• DATA FOR THIS TASK:
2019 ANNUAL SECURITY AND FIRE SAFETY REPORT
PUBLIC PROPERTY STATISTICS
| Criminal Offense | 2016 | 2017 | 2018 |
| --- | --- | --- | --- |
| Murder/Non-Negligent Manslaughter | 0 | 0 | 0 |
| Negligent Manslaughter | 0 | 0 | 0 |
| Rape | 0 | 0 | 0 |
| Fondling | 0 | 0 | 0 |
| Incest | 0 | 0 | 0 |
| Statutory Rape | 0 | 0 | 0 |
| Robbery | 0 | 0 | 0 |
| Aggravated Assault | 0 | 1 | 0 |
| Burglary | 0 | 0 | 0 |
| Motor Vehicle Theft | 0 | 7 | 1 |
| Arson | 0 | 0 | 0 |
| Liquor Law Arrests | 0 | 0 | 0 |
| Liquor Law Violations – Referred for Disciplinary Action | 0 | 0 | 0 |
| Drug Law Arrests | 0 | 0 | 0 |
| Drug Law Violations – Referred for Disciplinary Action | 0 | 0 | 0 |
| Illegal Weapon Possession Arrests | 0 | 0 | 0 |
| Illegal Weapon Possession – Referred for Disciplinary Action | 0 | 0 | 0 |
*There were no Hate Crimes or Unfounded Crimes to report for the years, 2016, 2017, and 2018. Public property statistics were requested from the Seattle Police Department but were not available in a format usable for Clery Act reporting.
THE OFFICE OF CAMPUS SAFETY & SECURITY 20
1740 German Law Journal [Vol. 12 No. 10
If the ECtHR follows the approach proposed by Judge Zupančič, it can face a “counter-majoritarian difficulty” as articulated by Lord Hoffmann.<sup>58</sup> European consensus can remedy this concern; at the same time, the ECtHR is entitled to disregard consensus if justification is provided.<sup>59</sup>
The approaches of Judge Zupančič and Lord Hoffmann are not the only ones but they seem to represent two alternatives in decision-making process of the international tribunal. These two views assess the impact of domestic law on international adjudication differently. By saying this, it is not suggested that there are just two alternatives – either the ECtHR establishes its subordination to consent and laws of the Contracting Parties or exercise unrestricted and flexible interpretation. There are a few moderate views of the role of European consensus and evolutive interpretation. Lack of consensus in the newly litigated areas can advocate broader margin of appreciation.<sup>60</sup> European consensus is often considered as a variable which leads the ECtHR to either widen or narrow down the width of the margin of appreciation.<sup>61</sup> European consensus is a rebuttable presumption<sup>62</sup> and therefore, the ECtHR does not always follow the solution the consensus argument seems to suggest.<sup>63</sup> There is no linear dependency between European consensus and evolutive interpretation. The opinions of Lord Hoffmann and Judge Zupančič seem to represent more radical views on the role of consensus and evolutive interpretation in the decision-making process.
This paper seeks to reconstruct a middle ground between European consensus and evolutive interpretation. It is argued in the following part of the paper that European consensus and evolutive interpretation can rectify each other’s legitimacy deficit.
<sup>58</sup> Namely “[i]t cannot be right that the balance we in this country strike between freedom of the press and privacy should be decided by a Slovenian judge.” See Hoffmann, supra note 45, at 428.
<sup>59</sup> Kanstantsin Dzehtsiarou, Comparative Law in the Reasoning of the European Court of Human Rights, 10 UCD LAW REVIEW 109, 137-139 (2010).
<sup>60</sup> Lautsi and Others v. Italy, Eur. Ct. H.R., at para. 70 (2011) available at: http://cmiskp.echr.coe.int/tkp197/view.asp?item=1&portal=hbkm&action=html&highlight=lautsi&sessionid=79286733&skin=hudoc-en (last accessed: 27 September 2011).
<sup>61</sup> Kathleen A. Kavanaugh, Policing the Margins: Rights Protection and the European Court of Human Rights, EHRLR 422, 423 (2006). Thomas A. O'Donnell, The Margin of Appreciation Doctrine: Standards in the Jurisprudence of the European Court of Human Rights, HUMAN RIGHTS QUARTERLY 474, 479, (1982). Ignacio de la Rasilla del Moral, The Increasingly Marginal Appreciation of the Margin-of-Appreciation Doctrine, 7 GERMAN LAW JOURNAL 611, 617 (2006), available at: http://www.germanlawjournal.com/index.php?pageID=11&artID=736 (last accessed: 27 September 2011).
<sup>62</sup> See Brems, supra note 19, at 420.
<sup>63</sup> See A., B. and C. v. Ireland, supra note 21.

• ABOUT THIS TASK:
The answer must be the same records, repeated exactly and in full.

• FINAL ANSWER:
2019 ANNUAL SECURITY AND FIRE SAFETY REPORT
PUBLIC PROPERTY STATISTICS
| Criminal Offense | 2016 | 2017 | 2018 |
| --- | --- | --- | --- |
| Murder/Non-Negligent Manslaughter | 0 | 0 | 0 |
| Negligent Manslaughter | 0 | 0 | 0 |
| Rape | 0 | 0 | 0 |
| Fondling | 0 | 0 | 0 |
| Incest | 0 | 0 | 0 |
| Statutory Rape | 0 | 0 | 0 |
| Robbery | 0 | 0 | 0 |
| Aggravated Assault | 0 | 1 | 0 |
| Burglary | 0 | 0 | 0 |
| Motor Vehicle Theft | 0 | 7 | 1 |
| Arson | 0 | 0 | 0 |
| Liquor Law Arrests | 0 | 0 | 0 |
| Liquor Law Violations – Referred for Disciplinary Action | 0 | 0 | 0 |
| Drug Law Arrests | 0 | 0 | 0 |
| Drug Law Violations – Referred for Disciplinary Action | 0 | 0 | 0 |
| Illegal Weapon Possession Arrests | 0 | 0 | 0 |
| Illegal Weapon Possession – Referred for Disciplinary Action | 0 | 0 | 0 |
*There were no Hate Crimes or Unfounded Crimes to report for the years, 2016, 2017, and 2018. Public property statistics were requested from the Seattle Police Department but were not available in a format usable for Clery Act reporting.
THE OFFICE OF CAMPUS SAFETY & SECURITY 20
1740 German Law Journal [Vol. 12 No. 10
If the ECtHR follows the approach proposed by Judge Zupančič, it can face a “counter-majoritarian difficulty” as articulated by Lord Hoffmann.<sup>58</sup> European consensus can remedy this concern; at the same time, the ECtHR is entitled to disregard consensus if justification is provided.<sup>59</sup>
The approaches of Judge Zupančič and Lord Hoffmann are not the only ones but they seem to represent two alternatives in decision-making process of the international tribunal. These two views assess the impact of domestic law on international adjudication differently. By saying this, it is not suggested that there are just two alternatives – either the ECtHR establishes its subordination to consent and laws of the Contracting Parties or exercise unrestricted and flexible interpretation. There are a few moderate views of the role of European consensus and evolutive interpretation. Lack of consensus in the newly litigated areas can advocate broader margin of appreciation.<sup>60</sup> European consensus is often considered as a variable which leads the ECtHR to either widen or narrow down the width of the margin of appreciation.<sup>61</sup> European consensus is a rebuttable presumption<sup>62</sup> and therefore, the ECtHR does not always follow the solution the consensus argument seems to suggest.<sup>63</sup> There is no linear dependency between European consensus and evolutive interpretation. The opinions of Lord Hoffmann and Judge Zupančič seem to represent more radical views on the role of consensus and evolutive interpretation in the decision-making process.
This paper seeks to reconstruct a middle ground between European consensus and evolutive interpretation. It is argued in the following part of the paper that European consensus and evolutive interpretation can rectify each other’s legitimacy deficit.
<sup>58</sup> Namely “[i]t cannot be right that the balance we in this country strike between freedom of the press and privacy should be decided by a Slovenian judge.” See Hoffmann, supra note 45, at 428.
<sup>59</sup> Kanstantsin Dzehtsiarou, Comparative Law in the Reasoning of the European Court of Human Rights, 10 UCD LAW REVIEW 109, 137-139 (2010).
<sup>60</sup> Lautsi and Others v. Italy, Eur. Ct. H.R., at para. 70 (2011) available at: http://cmiskp.echr.coe.int/tkp197/view.asp?item=1&portal=hbkm&action=html&highlight=lautsi&sessionid=79286733&skin=hudoc-en (last accessed: 27 September 2011).
<sup>61</sup> Kathleen A. Kavanaugh, Policing the Margins: Rights Protection and the European Court of Human Rights, EHRLR 422, 423 (2006). Thomas A. O'Donnell, The Margin of Appreciation Doctrine: Standards in the Jurisprudence of the European Court of Human Rights, HUMAN RIGHTS QUARTERLY 474, 479, (1982). Ignacio de la Rasilla del Moral, The Increasingly Marginal Appreciation of the Margin-of-Appreciation Doctrine, 7 GERMAN LAW JOURNAL 611, 617 (2006), available at: http://www.germanlawjournal.com/index.php?pageID=11&artID=736 (last accessed: 27 September 2011).
<sup>62</sup> See Brems, supra note 19, at 420.
<sup>63</sup> See A., B. and C. v. Ireland, supra note 21.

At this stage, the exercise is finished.